Growing up
I continue to beg God for grace and to help me set aside this stupid pride that makes it so difficult to not rebel. I am not even sure what I am supposed to be NOT rebelling against half the time, but it makes it really hard to just sit with God when I know He isn't telling me to go away or just go have babies or whatever the drama of the moment is. Even as I realize in the depths of my heart that I am a woman, (yes, I understand it needn't take that much time to figure it out, but somehow I thought there was a loop hole or that maybe the "priesthood of all believers" really was ALL believers, not just those with certain anatomy) God has not let His pull on my heart or my spirit lessen. Somehow I started feeling just a little normal (not abnormal anyway about this hold He has on me) but then it hits me again, in waves like nausea. I find my prayer has been a little impatient lately-"Dude, what do you want me to do?" I would do anything, except the thing I would most like to do-set aside this pride-I cannot do. UGH!
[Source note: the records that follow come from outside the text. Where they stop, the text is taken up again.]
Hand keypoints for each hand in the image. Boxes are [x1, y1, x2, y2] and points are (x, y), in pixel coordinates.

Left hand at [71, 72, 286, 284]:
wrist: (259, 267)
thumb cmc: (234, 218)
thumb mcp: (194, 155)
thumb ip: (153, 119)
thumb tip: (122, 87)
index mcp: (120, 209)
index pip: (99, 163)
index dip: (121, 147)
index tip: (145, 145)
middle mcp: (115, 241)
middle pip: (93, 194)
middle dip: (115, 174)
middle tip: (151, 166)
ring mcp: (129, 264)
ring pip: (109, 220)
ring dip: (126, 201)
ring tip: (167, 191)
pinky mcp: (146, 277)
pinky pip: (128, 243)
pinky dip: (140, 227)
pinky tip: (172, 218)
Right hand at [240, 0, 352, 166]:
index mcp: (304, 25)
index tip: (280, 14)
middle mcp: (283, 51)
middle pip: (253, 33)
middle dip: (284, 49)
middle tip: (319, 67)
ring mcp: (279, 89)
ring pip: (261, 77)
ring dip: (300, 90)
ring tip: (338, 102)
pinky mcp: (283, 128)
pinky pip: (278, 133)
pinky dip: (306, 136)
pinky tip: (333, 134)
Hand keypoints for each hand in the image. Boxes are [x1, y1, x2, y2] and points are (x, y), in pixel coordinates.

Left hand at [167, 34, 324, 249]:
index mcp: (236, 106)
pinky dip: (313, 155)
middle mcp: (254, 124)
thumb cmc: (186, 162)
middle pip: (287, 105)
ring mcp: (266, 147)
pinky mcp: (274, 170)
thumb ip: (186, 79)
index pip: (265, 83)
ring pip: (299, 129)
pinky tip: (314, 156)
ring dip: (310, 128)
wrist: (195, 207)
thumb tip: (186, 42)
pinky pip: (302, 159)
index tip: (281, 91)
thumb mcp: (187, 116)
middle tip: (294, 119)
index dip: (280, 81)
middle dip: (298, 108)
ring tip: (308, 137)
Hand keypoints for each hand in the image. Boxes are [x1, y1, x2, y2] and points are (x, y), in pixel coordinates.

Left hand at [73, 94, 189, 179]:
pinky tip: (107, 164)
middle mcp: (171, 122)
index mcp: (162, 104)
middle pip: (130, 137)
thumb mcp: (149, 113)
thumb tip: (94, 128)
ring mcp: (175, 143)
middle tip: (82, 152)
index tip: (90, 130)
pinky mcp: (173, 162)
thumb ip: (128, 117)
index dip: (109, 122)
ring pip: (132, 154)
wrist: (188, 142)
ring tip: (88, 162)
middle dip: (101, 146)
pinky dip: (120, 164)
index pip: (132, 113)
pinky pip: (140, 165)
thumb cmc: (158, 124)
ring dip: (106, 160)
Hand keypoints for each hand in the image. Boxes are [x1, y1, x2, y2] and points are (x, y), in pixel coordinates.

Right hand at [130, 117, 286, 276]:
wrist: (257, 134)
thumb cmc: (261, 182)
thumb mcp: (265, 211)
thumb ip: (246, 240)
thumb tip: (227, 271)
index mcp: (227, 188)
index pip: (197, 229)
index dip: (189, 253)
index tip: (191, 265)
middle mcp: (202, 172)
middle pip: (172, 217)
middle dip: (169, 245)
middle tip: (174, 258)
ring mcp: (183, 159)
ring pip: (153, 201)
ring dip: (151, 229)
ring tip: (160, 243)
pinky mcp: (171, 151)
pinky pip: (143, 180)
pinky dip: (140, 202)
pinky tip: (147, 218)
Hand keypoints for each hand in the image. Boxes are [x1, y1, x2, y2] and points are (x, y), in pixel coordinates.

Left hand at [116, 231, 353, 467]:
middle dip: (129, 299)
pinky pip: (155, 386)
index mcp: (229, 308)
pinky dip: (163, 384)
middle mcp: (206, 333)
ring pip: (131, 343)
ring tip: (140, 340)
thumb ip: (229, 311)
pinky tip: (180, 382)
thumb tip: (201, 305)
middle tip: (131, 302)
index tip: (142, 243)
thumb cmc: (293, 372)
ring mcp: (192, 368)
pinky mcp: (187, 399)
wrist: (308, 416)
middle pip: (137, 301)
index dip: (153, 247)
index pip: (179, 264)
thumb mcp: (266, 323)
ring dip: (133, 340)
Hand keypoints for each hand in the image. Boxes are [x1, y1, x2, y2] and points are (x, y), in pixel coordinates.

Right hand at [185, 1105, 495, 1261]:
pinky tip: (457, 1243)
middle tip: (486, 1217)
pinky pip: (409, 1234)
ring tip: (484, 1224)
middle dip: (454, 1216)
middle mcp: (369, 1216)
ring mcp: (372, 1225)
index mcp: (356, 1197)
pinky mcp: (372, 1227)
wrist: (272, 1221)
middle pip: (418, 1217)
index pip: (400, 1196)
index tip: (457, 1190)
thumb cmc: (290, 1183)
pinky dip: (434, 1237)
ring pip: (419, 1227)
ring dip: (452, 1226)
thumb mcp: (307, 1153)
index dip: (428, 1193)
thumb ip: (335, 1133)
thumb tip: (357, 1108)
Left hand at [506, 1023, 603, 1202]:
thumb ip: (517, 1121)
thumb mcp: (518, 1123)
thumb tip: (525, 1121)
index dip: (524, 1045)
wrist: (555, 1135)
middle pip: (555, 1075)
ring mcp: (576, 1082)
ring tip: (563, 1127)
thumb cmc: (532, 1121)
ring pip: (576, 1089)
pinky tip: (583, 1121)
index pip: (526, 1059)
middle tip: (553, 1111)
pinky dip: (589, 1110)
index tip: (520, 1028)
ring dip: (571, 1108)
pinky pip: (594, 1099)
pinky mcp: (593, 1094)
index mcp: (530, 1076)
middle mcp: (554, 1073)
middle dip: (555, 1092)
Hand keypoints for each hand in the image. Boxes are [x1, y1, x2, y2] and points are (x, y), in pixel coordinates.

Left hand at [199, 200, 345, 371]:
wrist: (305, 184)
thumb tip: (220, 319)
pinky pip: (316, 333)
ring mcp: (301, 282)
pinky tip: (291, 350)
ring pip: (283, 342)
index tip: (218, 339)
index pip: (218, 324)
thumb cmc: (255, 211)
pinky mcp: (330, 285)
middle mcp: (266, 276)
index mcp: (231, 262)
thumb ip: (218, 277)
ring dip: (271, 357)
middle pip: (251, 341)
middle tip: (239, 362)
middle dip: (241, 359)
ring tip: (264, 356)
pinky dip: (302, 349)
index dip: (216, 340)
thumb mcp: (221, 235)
Yes, I am a woman. I love God. He wants me to participate with Him. He wants me to lead others to Him, to love them, to help them. I am not just supposed to have babies and quietly wait for some man to get something going, to take over. My husband knows this. He loves and encourages me for who he knows me to be. Many around me know this also and accept it. Why is it so hard for me?
Father, I am not sure what you want for me, but I sincerely want Your will to be done, not mine. Help me trust you.